Saved data entries:
========================================================================

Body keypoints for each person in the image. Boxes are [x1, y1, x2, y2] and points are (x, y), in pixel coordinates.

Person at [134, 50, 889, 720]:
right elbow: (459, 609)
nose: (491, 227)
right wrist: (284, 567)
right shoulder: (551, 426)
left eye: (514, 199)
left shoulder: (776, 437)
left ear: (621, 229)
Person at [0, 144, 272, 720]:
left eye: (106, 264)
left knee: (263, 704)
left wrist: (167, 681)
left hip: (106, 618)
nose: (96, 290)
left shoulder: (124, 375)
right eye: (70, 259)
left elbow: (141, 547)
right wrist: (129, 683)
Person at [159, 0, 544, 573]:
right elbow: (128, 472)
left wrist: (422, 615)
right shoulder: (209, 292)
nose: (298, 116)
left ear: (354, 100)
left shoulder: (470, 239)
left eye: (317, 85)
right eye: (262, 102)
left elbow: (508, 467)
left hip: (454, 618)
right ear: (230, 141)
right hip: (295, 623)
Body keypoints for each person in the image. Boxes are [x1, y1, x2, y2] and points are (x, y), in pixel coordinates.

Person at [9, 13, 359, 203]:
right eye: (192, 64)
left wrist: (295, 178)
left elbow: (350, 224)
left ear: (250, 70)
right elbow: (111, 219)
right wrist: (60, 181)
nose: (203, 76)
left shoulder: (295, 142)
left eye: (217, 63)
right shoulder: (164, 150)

========================================================================

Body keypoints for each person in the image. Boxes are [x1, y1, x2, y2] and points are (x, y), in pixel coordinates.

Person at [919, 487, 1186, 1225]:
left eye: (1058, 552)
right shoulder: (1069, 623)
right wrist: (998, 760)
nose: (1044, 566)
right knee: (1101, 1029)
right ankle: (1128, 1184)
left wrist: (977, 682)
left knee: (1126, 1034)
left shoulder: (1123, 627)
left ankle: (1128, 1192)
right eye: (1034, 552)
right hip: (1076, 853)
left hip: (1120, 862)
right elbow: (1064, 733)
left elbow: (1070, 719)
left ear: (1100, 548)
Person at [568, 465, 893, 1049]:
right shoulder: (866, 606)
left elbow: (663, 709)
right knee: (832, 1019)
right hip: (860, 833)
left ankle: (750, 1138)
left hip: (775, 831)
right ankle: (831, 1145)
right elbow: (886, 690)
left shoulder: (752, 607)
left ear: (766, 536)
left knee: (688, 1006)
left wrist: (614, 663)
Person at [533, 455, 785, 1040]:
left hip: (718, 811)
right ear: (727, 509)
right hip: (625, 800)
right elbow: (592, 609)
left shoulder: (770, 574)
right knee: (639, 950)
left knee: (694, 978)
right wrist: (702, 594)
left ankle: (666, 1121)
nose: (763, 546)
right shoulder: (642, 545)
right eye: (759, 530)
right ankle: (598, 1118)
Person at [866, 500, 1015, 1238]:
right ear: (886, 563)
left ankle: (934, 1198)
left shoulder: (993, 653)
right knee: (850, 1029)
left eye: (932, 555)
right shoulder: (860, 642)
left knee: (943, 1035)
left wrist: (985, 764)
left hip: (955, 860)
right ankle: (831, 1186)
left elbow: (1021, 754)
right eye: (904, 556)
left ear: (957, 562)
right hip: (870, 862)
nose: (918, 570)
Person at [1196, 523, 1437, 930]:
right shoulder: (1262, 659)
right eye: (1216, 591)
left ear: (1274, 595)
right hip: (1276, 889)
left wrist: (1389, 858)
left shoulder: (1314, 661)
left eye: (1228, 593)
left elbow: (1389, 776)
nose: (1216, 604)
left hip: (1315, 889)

========================================================================

The reply should consist solely of the lines above from the one that has "left ear: (1274, 595)" through the one that has "left hip: (1315, 889)", reproduced exactly.

SOLUTION FOR THIS TASK:
left ear: (1274, 595)
right hip: (1276, 889)
left wrist: (1389, 858)
left shoulder: (1314, 661)
left eye: (1228, 593)
left elbow: (1389, 776)
nose: (1216, 604)
left hip: (1315, 889)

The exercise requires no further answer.